More than 100 years ago, no less than Friedrich Nietzsche, the frequent critic of traditional values, warned that people were losing the ability to truly celebrate. “The trick is not to arrange a festival,” he said, “but to find people who can enjoy it.”

As a society, we have found so many occasions to celebrate that one digital marketer created the Days of the Year website to keep track of everything from Flossing Day to more serious things like Native American Heritage month. This flurry of partying is amplified by social media posts, likes, and shares, but one is hard pressed to give convincing reasons for commemorating things like Squirrel Appreciation Day.

As a culture, we need to recover the reasons we celebrate and feast, and that must start with one of the greatest events in human history, the moment when God entered human history as a man, which we celebrate at Christmas.

Truly celebrating an occasion, according to the theologian and philosopher Josef Pieper, involves more than just having a good time. It involves participating in “the utmost perfection to which man may attain … the partaking of the utmost fullness that life has to offer.” In other words, through our celebration we connect with and express our longing for the eternal, to be with the God who is love, truth, and mercy for eternity.

Pieper explains this in his book In Tune with the World by saying, “to celebrate a festival means: to live out, for some special occasion and in an uncommon manner, the universal assent to the world as a whole.” And the most radical assent to the world and creation, he says, is to praise God for it, to recognize the gift and beauty of creation.

Pope Francis picked up the theme of celebration in his 2015 series of reflections on the family. During his August 12 general audience, the Holy Father defined celebration as “first and foremost a loving and grateful look at work well done. … It’s time to look at our home, our friends we host, the community that surrounds us, and to think: what a good thing! God did this when he created the world. And he does so again and again, because God is always creating, even at this moment!”

In just a few days, we celebrate Thanksgiving. For many people, the holiday is focused on family, the food, drinks and entertainment rather than the reason for celebrating – giving thanks to God for his provision and blessing. But if we can reconnect with the reason for celebrating, we will experience a deeper, more authentic joy.

Advent, which begins on December 3, presents us with another period of time to direct our hearts and minds toward the great gift of Christ’s coming at Christmas and his eventual Second Coming, when the longing of all creation for eternity will be satisfied.

Pope Francis has noted that the family “is endowed with an extraordinary ability to understand, guide and sustain the authentic value of the time for celebration. How beautiful family celebrations are, they are beautiful! Sunday celebrations in particular.”

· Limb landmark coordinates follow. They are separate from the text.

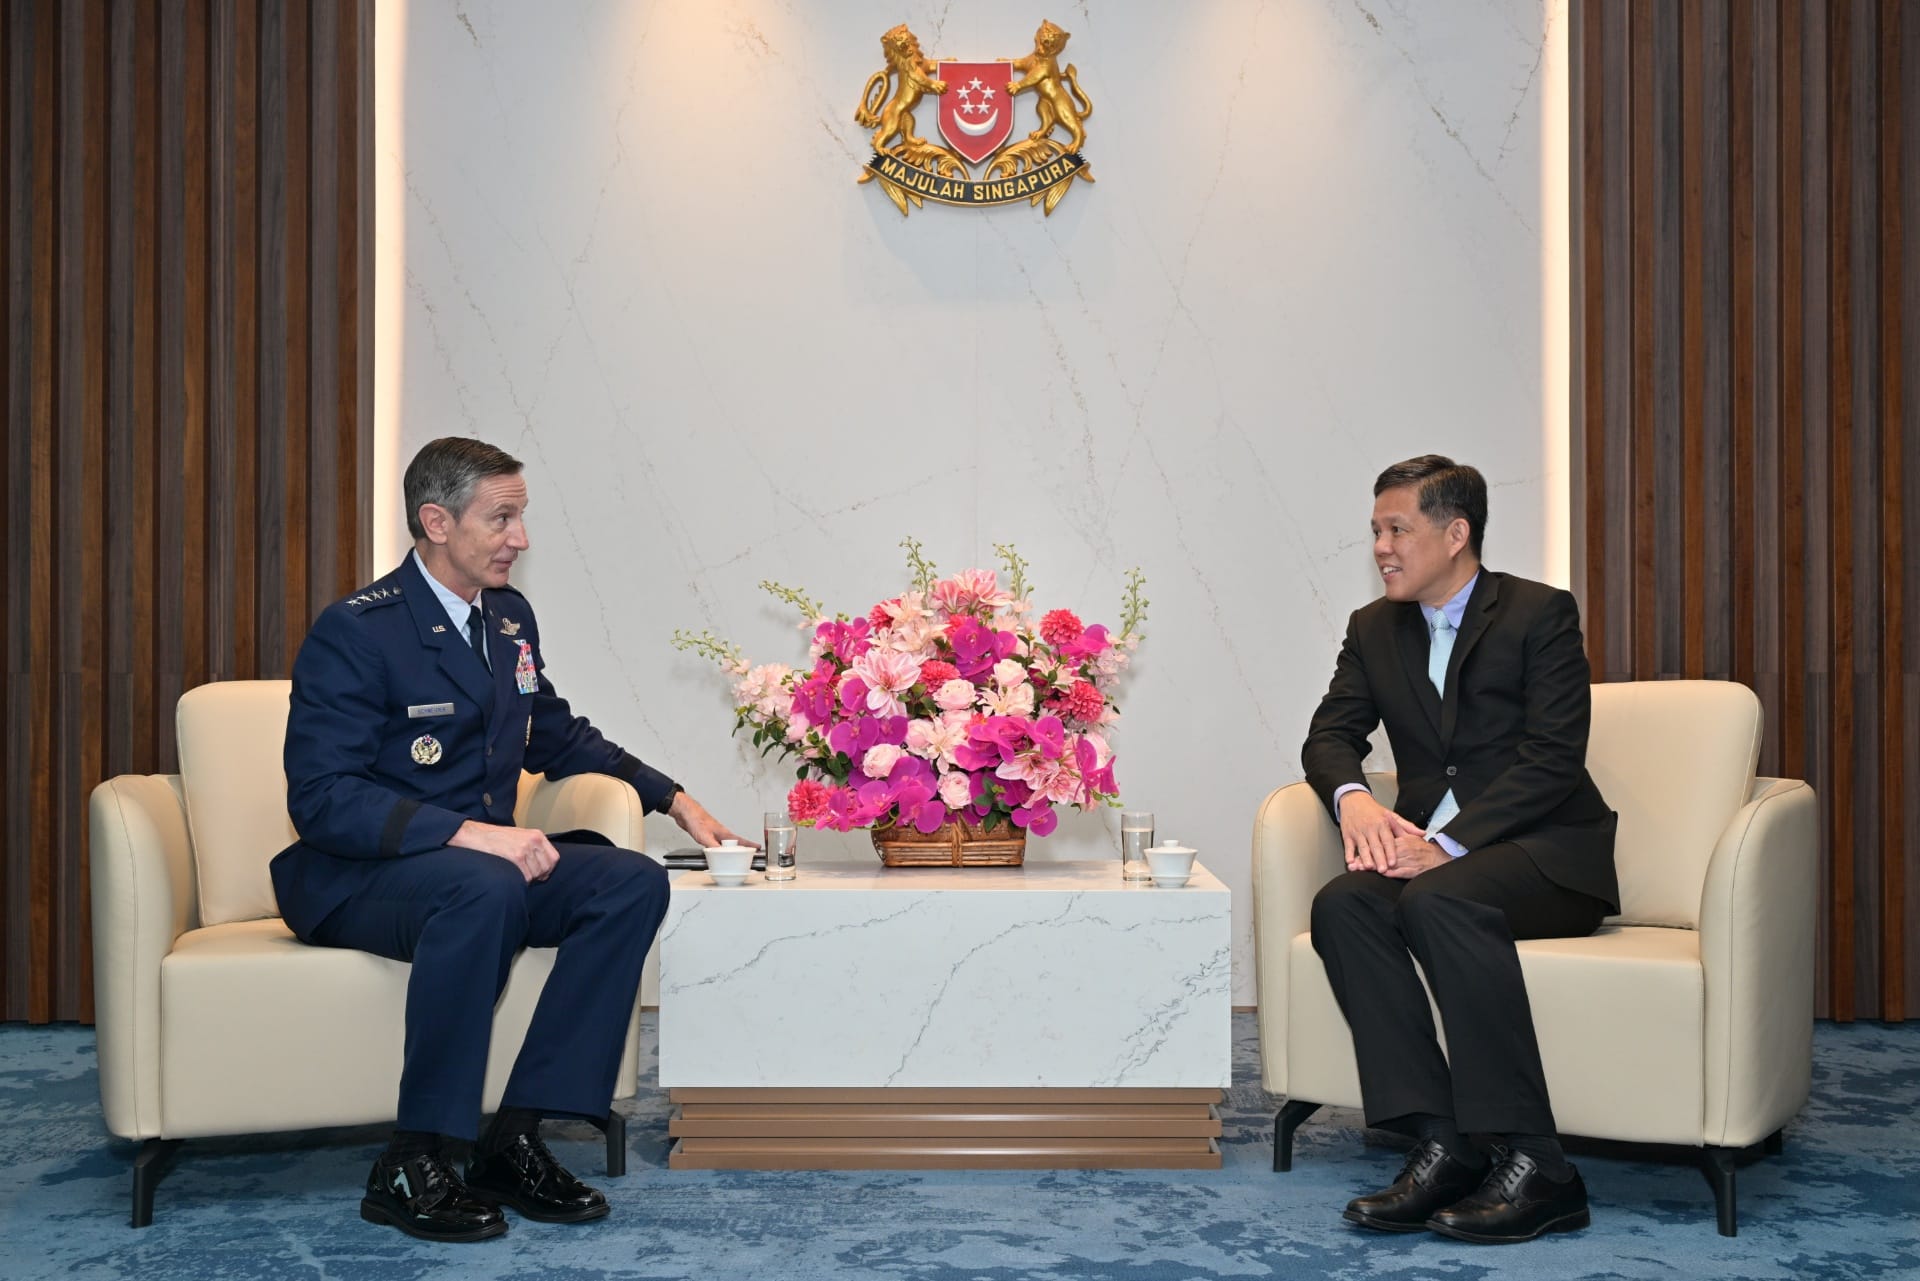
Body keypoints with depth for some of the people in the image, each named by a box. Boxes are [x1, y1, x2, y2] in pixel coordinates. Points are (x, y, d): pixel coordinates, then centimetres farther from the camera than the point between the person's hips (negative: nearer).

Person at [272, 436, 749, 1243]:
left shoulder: (509, 618, 10)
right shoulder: (355, 632, -14)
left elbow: (558, 736, 26)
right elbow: (323, 799, -23)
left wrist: (673, 798, 15)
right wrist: (469, 833, -33)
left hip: (483, 859, 7)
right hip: (356, 878, -7)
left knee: (633, 881, -16)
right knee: (484, 888, -38)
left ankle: (514, 1138, -16)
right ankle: (411, 1168, -26)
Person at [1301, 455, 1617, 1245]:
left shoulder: (1540, 614, -3)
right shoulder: (1374, 629, 15)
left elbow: (1552, 760, -13)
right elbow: (1330, 735, 8)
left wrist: (1449, 844, -24)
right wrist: (1352, 797, -16)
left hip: (1544, 854, -5)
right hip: (1431, 851, 5)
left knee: (1439, 900, -36)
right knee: (1342, 904, -27)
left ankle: (1529, 1163, -31)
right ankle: (1440, 1146, -28)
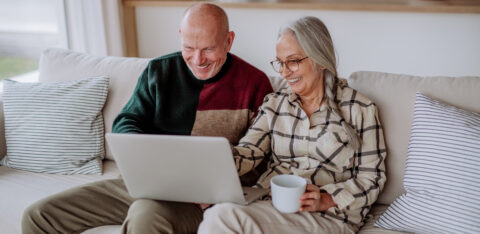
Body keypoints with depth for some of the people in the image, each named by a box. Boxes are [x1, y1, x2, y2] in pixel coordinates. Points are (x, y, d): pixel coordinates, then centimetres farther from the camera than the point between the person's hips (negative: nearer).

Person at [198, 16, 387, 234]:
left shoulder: (360, 109, 5)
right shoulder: (274, 103, 16)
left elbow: (372, 178, 3)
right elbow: (248, 151, 2)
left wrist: (326, 200, -13)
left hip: (330, 216, -3)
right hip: (267, 202, 4)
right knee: (219, 215, -32)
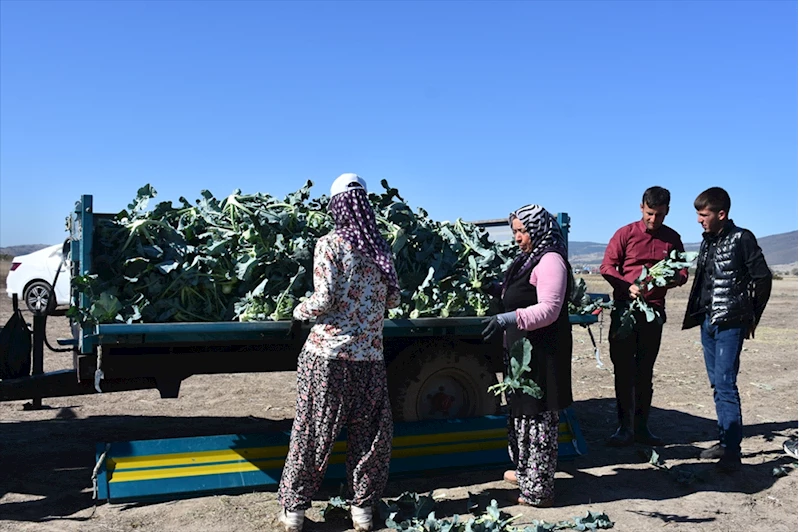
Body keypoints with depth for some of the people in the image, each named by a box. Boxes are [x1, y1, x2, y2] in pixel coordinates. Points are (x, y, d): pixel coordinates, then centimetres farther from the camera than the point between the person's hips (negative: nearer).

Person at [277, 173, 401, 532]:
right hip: (369, 356, 3)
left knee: (311, 431, 7)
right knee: (369, 433, 14)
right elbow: (393, 298, 11)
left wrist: (299, 311, 5)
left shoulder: (329, 244, -6)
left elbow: (324, 299, -13)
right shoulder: (381, 249, 5)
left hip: (327, 353, -2)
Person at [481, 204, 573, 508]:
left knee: (538, 415, -4)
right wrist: (497, 288, 12)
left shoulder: (550, 260, -14)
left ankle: (539, 490, 6)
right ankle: (526, 473, 33)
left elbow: (549, 309, -23)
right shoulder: (528, 259, 16)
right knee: (522, 410, 18)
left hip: (541, 352, -10)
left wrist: (509, 319, -33)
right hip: (522, 347, 10)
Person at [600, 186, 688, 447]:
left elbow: (683, 273, 10)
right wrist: (628, 287, -19)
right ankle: (625, 427, 5)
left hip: (654, 310, 2)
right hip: (625, 308, -2)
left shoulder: (672, 239, 8)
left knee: (645, 371, 8)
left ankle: (641, 426, 15)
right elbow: (606, 266, -4)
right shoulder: (626, 233, 0)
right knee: (624, 369, -1)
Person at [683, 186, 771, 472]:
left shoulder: (742, 239, -8)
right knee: (717, 384, 12)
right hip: (707, 322, 8)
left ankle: (732, 451, -7)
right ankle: (725, 440, 21)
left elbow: (762, 278, -6)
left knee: (725, 384, -11)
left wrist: (752, 317, 0)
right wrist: (699, 314, 12)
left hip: (730, 324, -7)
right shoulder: (707, 241, 13)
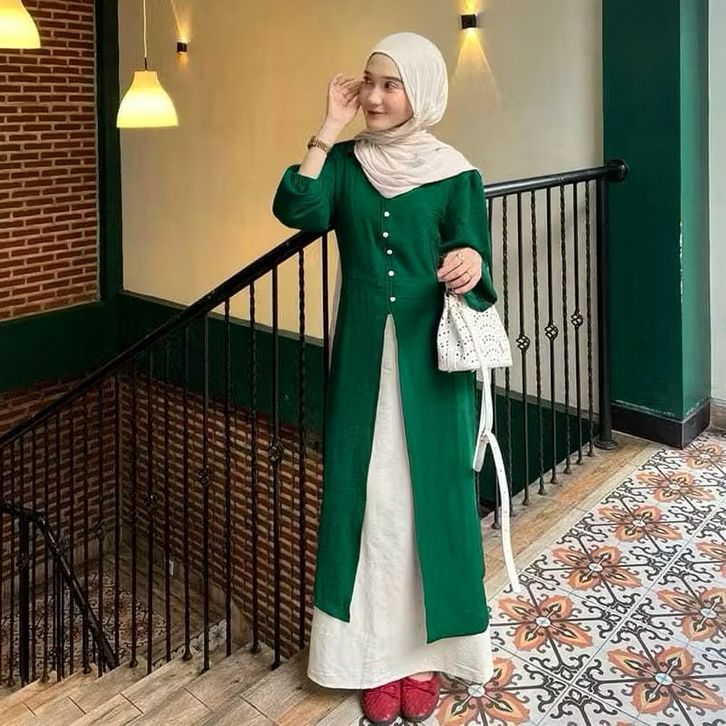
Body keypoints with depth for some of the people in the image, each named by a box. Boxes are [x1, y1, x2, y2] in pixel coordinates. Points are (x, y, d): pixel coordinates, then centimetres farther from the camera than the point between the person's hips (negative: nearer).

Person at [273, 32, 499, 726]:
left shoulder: (454, 174, -1)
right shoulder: (345, 162, 6)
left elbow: (472, 254, -8)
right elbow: (296, 210, -11)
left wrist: (470, 262, -31)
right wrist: (329, 128, -11)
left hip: (430, 357, -2)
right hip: (363, 355, 2)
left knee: (428, 489, 4)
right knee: (367, 491, 5)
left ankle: (425, 651, 20)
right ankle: (376, 650, 18)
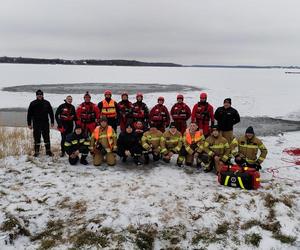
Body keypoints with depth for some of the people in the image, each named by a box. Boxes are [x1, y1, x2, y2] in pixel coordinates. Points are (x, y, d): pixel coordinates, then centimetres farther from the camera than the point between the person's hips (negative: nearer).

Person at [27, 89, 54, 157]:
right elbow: (29, 114, 4)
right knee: (37, 138, 4)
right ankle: (36, 152, 12)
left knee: (47, 137, 6)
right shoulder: (33, 103, 2)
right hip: (36, 124, -1)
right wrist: (29, 124, 1)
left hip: (45, 123, 1)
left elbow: (51, 113, 10)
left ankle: (48, 151, 15)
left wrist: (52, 122, 7)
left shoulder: (46, 103, 5)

Some of the ways that families and individuals can prepare for joyfully celebrating these great gifts include, using an Advent wreath, celebrating the Feast of St. Nicholas, blessing the Christmas tree, reciting the “O Antiphons,” celebrating the Marian Feasts of the Immaculate Conception, Our Lady of Guadalupe, and Our Lady of the New Advent, and making sacrifices in pursuit of spiritual growth. All will lead us to a deeper encounter with Jesus Christ!

During this holiday season, I encourage everyone to rediscover the reasons we celebrate, which open us to the transcendent and help us become people who can truly enjoy the feast.